What a tough year, 2020. There were bushfires. There’s COVID. There’s the recession. The overall tone of the year is bleak, with only patience and perseverance driving most of us through one distress after another. As I reach the precipice that is 2021, I’m reminded of what made the past year so much more than what I felt through it all.
For a long time, I valued authorship — credit to self over contribution to the zeitgeist.
As a photographer, the camera is my tool of communication. It’s my means for self-expression, a way for me to carve my individuality.
For years, I thought my work; therefore, my self-expression was mine. My voice has been hidden behind years of built-up adolescent angst and overlooked psychological pitfalls that I used photography to prove to the world and myself that I have a purpose. But because of this, I failed to realise that I was actually holding myself back.
If this year has taught me anything, it is that nothing lasts. With the current state of our society and the world in general, what we all knew as truth is now challenged by a “new normal.” Whilst some are able to navigate this time more comfortably, I recognise there are others who don’t have it as easy.
As I revel in what has gotten me, my firm and the people around me to where we are today, I have come to realise something painfully humbling: That my personal mark is but a footnote and the only way I’m going to let any remnants of who I am live beyond me is if I let go of my ownership. It is how I approach work in our firm, and how our team works together to produce quality results.
Watching many of my peers, my heroes, my mentees and myself confuse plagiarism with interpretation, extortion with collaboration, and art with content, I find that many of us have lost our way in the creative field.
We’ve become so caught up with owning that we’ve forgotten the real reason we do what we do in the first place: to share a part of ourselves in our work and share in others’ work.
What’s the use of making our own mark when we hold it back from living on? For our work to grow beyond us, it must be interpreted, destroyed, bastardised, revised and plagiarised. It must be used. It can’t live in our archives with a watermark or remain stagnant on our feeds in a post from five years ago.

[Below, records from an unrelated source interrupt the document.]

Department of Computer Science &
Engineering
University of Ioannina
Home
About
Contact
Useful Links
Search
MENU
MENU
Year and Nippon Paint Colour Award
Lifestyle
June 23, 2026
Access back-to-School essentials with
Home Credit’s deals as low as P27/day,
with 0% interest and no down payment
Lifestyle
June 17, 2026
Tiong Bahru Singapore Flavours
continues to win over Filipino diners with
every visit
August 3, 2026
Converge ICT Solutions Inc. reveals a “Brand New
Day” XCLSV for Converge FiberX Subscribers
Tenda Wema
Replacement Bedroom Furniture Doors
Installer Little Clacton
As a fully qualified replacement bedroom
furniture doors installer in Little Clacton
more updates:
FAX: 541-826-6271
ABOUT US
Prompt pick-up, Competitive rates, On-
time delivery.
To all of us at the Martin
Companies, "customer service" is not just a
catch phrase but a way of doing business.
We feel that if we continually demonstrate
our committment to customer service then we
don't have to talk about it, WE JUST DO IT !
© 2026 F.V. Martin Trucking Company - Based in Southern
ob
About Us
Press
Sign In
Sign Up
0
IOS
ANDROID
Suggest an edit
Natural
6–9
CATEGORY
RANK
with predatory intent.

As hard as I found this realisation to be, I’ve concluded that I am not just my work and my work isn’t all mine. If I genuinely wanted to make sense of what I do and give weight to it, I’d have to learn to let it go.
As we leave behind the growing pains we all experienced this past year, 2021 is the perfect time to do so. With a renewed openness to go beyond what we consider our own, let’s take it as an opportunity to focus not on competition but collaboration. When we work together with creatives whose work is different from ours, we are bound to discover knowledge that pushes our boundaries and propels us forward. Competition is not a destroyer of things, but an enabler of growth. It’s not about us as creatives, it’s about our impact.